5. Comme Marie, la Mère de Dieu, et comme saint Michel, le chef des armées célestes. On peut même ajouter que le Christ, en tant qu’homme, lors de Sa terrible angoisse à Gethsémani, a obéi à Son Père céleste sans comprendre (saint Éphrem : comme Dieu, Il savait, et comme homme, Il ne savait pas).

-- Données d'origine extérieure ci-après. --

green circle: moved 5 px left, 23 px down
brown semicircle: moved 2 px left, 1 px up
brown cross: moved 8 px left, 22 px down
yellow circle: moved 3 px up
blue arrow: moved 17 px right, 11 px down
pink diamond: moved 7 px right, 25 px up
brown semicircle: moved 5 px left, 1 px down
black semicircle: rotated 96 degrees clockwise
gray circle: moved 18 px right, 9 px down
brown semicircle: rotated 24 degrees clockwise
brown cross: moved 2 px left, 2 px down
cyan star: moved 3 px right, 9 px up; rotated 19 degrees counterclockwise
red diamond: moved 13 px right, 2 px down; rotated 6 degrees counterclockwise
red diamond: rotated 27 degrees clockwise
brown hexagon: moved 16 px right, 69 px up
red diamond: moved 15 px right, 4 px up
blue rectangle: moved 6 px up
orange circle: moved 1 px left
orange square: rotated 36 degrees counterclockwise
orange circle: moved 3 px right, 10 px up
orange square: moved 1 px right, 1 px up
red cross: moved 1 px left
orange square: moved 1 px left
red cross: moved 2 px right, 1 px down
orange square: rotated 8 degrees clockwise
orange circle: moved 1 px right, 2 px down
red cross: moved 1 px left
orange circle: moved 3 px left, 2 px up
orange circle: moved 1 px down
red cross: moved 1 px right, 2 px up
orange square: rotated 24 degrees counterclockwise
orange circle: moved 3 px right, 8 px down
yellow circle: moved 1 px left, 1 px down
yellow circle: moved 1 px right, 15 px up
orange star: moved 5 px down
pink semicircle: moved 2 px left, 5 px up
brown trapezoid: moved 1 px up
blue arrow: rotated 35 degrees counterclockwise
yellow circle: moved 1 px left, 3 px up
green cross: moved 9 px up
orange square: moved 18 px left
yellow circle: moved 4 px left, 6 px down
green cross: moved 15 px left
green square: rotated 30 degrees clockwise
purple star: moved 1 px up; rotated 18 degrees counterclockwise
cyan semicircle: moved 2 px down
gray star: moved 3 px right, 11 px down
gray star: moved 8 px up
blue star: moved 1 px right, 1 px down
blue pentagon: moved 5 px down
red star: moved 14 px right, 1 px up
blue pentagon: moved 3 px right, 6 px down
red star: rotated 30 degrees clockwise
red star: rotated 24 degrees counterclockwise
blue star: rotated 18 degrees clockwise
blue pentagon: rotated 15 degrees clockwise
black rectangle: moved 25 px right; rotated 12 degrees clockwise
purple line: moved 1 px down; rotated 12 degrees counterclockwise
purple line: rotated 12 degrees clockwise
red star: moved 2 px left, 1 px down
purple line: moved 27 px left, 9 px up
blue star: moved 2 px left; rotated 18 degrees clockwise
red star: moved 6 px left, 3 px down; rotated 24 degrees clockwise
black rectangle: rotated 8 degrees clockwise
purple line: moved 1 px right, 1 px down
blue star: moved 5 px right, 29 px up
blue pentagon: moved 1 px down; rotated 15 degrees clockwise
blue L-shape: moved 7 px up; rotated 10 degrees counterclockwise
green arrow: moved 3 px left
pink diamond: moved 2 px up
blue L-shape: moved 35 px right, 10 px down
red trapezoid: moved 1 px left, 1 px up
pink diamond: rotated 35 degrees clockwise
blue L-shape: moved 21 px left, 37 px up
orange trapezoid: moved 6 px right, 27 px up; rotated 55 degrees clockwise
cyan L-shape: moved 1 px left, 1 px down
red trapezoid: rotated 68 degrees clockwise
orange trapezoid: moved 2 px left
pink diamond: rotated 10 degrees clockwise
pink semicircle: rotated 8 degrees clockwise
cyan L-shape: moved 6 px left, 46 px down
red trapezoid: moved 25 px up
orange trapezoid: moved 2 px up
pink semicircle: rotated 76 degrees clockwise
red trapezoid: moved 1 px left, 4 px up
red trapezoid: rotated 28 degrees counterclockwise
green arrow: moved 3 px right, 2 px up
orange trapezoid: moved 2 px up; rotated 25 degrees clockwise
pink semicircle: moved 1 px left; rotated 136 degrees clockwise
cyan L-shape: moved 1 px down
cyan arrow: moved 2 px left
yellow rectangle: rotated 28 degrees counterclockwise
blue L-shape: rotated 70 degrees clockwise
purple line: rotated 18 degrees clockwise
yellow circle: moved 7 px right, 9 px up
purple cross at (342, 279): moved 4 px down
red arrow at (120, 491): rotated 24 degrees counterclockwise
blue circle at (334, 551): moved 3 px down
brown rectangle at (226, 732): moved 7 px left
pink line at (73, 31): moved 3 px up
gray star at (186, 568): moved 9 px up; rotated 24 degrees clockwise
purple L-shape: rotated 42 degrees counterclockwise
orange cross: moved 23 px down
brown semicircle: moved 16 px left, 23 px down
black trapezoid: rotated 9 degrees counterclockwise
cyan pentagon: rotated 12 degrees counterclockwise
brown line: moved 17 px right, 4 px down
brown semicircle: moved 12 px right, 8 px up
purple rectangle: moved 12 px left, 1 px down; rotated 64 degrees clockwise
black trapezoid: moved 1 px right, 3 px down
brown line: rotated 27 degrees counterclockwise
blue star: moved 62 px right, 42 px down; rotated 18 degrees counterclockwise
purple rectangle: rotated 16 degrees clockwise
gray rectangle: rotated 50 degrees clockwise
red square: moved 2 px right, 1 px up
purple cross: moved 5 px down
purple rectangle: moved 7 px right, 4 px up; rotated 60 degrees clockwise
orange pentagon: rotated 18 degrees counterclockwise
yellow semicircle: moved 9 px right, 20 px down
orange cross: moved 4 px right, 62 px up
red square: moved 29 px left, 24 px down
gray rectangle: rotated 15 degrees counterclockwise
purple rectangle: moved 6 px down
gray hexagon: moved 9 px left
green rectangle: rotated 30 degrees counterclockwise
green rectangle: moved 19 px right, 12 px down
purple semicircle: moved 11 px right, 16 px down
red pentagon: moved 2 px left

6. L’expérience tragique et salutaire de saint Silouane l’Athonite (20e s.), qui connut l’Enfer éternel pendant des années sans comprendre ce qui lui arrivait en est un bel exemple. On peut aussi citer saint Martin (4e s.), qui eut un moment de désespoir après la trahison de ses frères évêques auprès de l’empereur usurpateur Maxime, et à qui l’ange de Dieu apparut et lui dit : Martin, relève-toi, car ce n’est pas seulement ta gloire que tu mets en péril, mais aussi ton salut. Dans l’Occident catholique-romain du 2e millénaire, on peut aussi citer sainte Thérèse d’Avila et sainte Catherine de Sienne, qui, dit-on, avait perdu la foi. Il y a des centaines de saints qui ont connu cette angoisse. Bien que pécheur, je connais ces choses par expérience personnelle.
7. Saint Pierre le sera après l’Ascension du Christ. Mais cette présidence ne sera pas d’ordre juridique ou administratif, mais d’ordre spirituel (Ac 15, 6-29, et en particulier aux versets 22 et 28, qui sont un monument d’ecclésiologie). On retrouvera cet esprit dans le 34e Canon apostolique (4e siècle), qui est le fondement de l’ecclésiologie orthodoxe.